**Exercise objective**
The lines to copy are those in the records below that hold the word "dispenser".

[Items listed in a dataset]
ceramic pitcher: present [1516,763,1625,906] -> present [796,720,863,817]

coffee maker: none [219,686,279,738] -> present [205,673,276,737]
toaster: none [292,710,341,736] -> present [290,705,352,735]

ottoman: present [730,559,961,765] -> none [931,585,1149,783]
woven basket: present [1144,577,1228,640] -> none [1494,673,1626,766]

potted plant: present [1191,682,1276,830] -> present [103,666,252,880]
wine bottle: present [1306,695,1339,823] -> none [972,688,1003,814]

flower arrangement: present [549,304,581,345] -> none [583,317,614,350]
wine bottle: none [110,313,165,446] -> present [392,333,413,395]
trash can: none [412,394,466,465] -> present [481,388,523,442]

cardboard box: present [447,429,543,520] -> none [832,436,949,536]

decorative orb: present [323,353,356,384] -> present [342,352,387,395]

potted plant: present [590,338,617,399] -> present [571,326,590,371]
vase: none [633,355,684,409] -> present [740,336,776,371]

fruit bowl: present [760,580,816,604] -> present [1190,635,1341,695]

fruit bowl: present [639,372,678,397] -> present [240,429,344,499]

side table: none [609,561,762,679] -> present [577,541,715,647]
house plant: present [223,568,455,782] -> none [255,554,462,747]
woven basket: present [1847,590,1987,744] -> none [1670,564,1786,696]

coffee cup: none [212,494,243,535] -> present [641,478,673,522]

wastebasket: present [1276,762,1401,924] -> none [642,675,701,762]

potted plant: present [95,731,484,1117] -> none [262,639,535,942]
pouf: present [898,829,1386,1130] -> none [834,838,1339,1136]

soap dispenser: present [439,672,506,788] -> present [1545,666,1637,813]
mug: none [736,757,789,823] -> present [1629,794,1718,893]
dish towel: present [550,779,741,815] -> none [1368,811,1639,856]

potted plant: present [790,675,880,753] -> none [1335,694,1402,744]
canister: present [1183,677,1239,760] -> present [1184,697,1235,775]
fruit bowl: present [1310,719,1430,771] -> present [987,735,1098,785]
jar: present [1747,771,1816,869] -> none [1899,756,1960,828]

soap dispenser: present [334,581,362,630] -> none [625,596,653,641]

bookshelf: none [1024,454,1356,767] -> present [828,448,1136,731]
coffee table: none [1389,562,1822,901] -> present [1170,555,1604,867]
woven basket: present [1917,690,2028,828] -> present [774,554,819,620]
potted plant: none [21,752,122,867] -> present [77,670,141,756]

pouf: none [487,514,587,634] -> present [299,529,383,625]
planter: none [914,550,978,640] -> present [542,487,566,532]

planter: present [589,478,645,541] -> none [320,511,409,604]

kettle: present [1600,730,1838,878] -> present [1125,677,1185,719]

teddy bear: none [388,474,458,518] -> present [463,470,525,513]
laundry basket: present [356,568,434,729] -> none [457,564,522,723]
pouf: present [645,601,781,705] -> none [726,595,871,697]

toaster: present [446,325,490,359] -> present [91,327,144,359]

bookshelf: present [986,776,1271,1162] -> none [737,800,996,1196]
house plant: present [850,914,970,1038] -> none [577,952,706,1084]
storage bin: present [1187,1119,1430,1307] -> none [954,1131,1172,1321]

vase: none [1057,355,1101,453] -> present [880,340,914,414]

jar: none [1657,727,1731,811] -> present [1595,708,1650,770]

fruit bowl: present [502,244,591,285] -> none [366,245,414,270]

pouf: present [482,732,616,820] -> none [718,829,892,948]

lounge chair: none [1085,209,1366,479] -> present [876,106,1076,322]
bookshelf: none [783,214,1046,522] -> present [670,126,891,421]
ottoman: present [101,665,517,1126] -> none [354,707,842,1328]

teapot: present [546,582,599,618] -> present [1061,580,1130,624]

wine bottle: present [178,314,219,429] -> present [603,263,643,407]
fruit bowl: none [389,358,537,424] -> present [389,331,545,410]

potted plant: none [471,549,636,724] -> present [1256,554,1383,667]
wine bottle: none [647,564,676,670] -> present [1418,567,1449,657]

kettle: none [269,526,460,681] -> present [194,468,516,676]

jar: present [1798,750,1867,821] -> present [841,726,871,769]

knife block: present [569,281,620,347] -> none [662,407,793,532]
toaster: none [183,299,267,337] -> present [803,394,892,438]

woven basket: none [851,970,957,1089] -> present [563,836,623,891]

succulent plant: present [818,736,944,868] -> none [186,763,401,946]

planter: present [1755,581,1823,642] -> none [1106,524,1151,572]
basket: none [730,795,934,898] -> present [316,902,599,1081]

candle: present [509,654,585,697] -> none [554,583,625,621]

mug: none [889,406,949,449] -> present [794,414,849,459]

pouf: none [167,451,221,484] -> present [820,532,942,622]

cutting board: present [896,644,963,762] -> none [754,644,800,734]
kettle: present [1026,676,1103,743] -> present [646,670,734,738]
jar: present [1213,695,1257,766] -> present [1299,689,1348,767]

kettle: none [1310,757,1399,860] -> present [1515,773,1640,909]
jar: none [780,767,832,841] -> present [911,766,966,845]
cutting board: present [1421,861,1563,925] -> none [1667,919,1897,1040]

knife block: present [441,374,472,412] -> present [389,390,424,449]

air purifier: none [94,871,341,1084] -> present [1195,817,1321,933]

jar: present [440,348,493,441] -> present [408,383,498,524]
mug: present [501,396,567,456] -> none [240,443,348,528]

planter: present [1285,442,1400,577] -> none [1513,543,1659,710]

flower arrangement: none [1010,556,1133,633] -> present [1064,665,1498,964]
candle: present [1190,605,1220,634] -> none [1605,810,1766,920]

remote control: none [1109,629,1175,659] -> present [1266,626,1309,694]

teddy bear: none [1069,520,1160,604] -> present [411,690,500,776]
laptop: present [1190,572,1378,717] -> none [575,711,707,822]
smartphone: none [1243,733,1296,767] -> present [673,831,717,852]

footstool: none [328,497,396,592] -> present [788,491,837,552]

**Finished exercise**
soap dispenser: present [439,672,506,788] -> present [1545,666,1637,813]
soap dispenser: present [334,581,362,630] -> none [625,596,653,641]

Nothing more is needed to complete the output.